There is a great view from the summit where you can see all cities and landmarks in the south bay. You can also see Mt. Diablo and San Francisco and Mt. Tamalpias on a clear day. Take a look at the post at the summit. Look through some of the smaller tubes to see various landmarks (in case you aren't sure). The view is enhanced by the steep drop-off of the mountain at that point, making you feel you are on the edge looking down at the heavily populated area below. By the way, the weather at the top can vary a lot. We have been there when it was quite pleasant, but other times we have had 60 mph winds and very cold weather. Be prepared!

You can head down by taking Eagle to either Peak or Hidden Valley. A fun alternative is to follow the Bay Area Ridge Trail along the top of the ridge to the television and radio towers. This is a fun ride and it seems like very few people go out here. It is very pretty out here. Once past the tower, it starts downhill. It is very open and you can build up a lot of speed here. Keep your eyes open for sharper turns and cattle that may be grazing, but other than that you only have to worry about your brakes. The last part of this is pretty steep, but very manageable. This will take you into Ed Levin County Park (you're in Santa Clara County now) which is nice but not spectacular. You can either ride back up the Bay Area Ridge Trail at this point (that is a lot of climbing back to the summit) or you can back via Warm Springs Boulevard (we did not notice a more direct route).

The best thing about this ride is the view from the top. I recommend avoiding this location when the weather is too hot or if it is windy (it will be really windy at the top). The route is really pretty in the spring when the grass is short and green and the wildflowers are in bloom.
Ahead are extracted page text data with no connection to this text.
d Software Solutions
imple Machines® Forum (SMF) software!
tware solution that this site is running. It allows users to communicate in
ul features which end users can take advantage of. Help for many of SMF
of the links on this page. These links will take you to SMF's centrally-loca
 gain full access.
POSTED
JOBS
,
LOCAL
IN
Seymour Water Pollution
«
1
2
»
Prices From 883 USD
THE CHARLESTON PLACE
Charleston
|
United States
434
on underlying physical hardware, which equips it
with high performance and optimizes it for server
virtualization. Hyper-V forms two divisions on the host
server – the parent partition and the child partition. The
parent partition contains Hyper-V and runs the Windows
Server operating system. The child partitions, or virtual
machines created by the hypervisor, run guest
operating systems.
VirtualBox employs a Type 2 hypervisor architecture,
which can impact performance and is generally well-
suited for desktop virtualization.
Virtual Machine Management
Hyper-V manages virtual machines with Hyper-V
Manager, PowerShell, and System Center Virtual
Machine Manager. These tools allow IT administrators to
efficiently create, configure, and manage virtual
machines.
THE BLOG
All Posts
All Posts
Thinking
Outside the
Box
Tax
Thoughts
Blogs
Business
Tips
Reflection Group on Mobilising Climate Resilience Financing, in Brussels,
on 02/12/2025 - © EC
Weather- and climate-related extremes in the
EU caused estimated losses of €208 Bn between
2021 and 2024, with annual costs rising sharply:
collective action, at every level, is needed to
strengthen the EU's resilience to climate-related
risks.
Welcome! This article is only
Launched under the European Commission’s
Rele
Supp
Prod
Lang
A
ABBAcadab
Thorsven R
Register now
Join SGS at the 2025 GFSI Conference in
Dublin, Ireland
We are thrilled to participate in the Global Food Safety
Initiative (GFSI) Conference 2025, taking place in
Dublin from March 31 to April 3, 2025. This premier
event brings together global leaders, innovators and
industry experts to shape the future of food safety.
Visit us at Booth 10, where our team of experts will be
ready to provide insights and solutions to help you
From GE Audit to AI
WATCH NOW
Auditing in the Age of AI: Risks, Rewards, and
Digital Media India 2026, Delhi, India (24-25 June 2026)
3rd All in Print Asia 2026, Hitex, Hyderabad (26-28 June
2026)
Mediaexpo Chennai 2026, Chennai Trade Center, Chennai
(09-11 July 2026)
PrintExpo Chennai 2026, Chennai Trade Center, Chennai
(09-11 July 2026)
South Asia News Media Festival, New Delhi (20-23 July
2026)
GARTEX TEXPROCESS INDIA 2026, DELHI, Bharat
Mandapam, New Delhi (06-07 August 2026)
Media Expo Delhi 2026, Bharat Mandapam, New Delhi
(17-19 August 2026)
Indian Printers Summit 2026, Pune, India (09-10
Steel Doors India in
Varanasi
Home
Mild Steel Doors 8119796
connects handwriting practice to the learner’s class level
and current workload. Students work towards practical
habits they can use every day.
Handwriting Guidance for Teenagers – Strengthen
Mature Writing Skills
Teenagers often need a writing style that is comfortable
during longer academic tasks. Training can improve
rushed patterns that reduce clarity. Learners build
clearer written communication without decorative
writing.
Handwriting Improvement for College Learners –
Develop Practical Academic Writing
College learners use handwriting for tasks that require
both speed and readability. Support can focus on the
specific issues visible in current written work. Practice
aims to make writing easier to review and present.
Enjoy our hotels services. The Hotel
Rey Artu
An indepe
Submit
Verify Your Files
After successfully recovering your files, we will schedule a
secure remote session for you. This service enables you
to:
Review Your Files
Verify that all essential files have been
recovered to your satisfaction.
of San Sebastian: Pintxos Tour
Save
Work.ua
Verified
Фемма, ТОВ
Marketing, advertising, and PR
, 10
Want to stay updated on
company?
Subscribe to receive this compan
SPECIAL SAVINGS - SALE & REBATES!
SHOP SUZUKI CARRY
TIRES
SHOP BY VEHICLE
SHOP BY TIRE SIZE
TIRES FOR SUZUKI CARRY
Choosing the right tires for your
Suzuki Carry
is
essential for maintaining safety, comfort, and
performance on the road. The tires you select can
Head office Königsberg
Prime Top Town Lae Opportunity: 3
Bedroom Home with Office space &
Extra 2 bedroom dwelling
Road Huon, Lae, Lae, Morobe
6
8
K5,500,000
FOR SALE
There is another section of Mission Peak (technically Ohlone College land) that makes an interesting addition or alternative to the climb to the peak. Entering through the gate above the college's pool complex, follow the fireroad to the right a couple of hundred yards and then make a switchback onto another fireroad. After going past the large water tank, down shift and try to make it up the hill in front of you. Continue past the horse trough and continue climbing up a small canyon on the Spring Valley Trail. This is a short climb of about 300 feet but it seems like more especially when it is hot. At the junction, a right turn climbs up another hill and takes you back to the Peak Trail near the gate, making this an alternative (but seemingly harder) way up the hill. A left turn at the junction continues climbing on the Panorama Trail which climbs up to the top of the hill and then descends on the back side through a short set of switchbacks before leveling off and then a fairly easy fireroad descent. The Panorama Trail seems to be very lightly used and had a tendency to disappear in a few places. This is also cattle grazing land so the overgrown parts of the trail tend to be a bit beat up by hoof prints. The bottom of the trail comes out near an abandoned house which has a locked gate leading to the Ohlone College campus. You can bushwhack on some of the animal trail to get back to the large water tank to get out if you don't want to go over the gate.

This is not a super long ride, so we don't usually stop for food.  However, we have been known to stop at the nearby Starbucks to warm up or dry off after a cold ride.